You can monitor the state of IBM Cloud Pak for Data and your services with service monitors and privileged monitors. Service monitors are installed automatically when you install Cloud Pak for Data, and privileged monitors require that you install the privileged monitoring service.

Service monitors

The following platform monitors are automatically installed when you install Cloud Pak for Data. For more information, see Installing service monitors.

Service status check (check-service-status)
A service is composed of pods and one or more service instances. The service status monitor checks the status of the pods, service instances, and monitor events that are associated with a service. A critical state indicates that either a service instance is in a failed state or a pod is in a failed or unknown state.
Service instance status check (check-instance-status)
A service instance is composed of one or more pods. The service instance status monitor checks the status of service instances to determine whether the pods that are associated with the instance are running as expected. A critical state indicates that one or more pods that are associated with the instance are in a failed or unknown state.
Monitor status check (check-monitor-status)
A monitor is a script that checks the state of an entity and generates events based on the state of the entity. The monitor status monitor checks the status of monitoring jobs to determining whether the jobs completed successfully. A critical state indicates that one or more jobs did not complete successfully.
Deployment status check (check-deployment-status)
Each service is configured to maintain a specific number of Deployment replicas. The deployment status monitor checks the status of Deployment replicas that are associated with Cloud Pak for Data and reports any issues. A critical state indicates that the service does not have enough replicas.
StatefulSet status check (check-statefulset-status)
Each service is configured to maintain a specific number of StatefulSet replicas.
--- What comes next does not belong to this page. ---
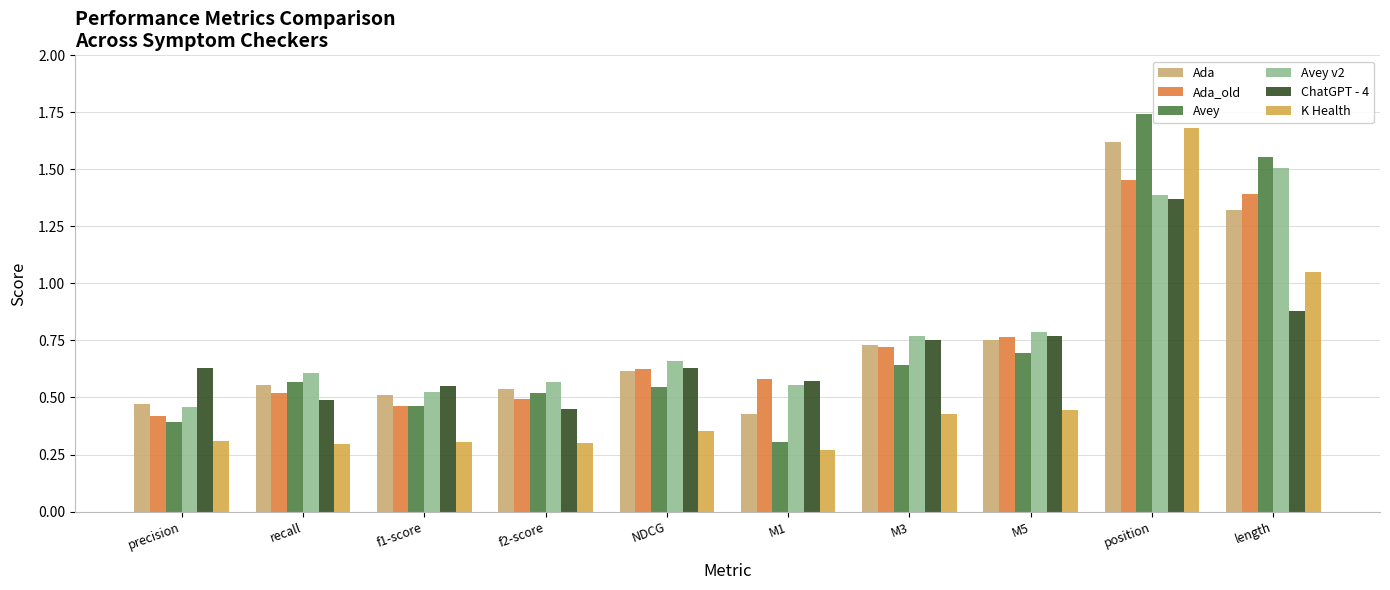

How many Ada_old values are between 0 and 1?

8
The StatefulSet status monitor checks the status of StatefulSet replicas that are associated with Cloud Pak for Data and reports any issues. A critical state indicates that the service does not have enough replicas.
PVC status check (check-pvc-status)
A persistent volume claim (PVC) is a request for storage that meets specific criteria, such as a minimum size or a specific access mode. The PVC status monitor checks the status of the PVCs that are associated with Cloud Pak for Data and reports any issues. A critical state indicates that the PVC is not associated with a storage volume, which means that the service cannot store data.
Quota status check (check-quota-status)

An administrator set a vCPU quota and a memory quota for services or for the platform. The quota status monitor checks the quotas and requests that are associated with Cloud Pak for Data to determine whether services have sufficient resources to fulfill requests. A critical state indicates that the service has insufficient resources to fulfill requests.

For more information about setting quotas and thresholds, see Monitoring the platform.

Privileged monitors

The following monitors are installed when you install the privileged monitoring service. To install the privileged monitoring service, see Installing privileged monitors.
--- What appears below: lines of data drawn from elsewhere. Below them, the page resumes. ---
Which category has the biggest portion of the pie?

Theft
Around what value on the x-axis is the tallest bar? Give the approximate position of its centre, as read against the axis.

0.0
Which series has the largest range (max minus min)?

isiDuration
Node status check (check-node-status)
A node hosts the pods for services. The state of the cluster depends on the state of these nodes. The node status monitor checks the health and status of all nodes. A critical state indicates that one or more nodes are not in a ready state or are using too many resources.
Volume usage status check (check-volume-status)
A persistent volume claim (PVC) is a request for storage that meets specific criteria, such as a minimum size or a specific access mode. The volume usage status monitor checks the volume usage of PVCs. A warning or critical state indicates that the volume usage is exceeds a certain threshold.
Operator namespace status check (check-operator-namespace-status)
The operator namespace status monitor checks whether the resources in the operators project for the deployment are healthy. If you also want to check the status of the operators in the project where the scheduling service is installed, you must run the apply-privileged-monitoring-service command with the --cluster_component_ns=${PROJECT_SCHEDULING_SERVICE} option.
EDB cluster status check (check-edb-cluster-status)
The EDB cluster status monitor checks whether any instances of EDB Postgres that are associated with the deployment are healthy. For example, whether the database that Cloud Pak for Data uses to store metadata for the deployment is healthy.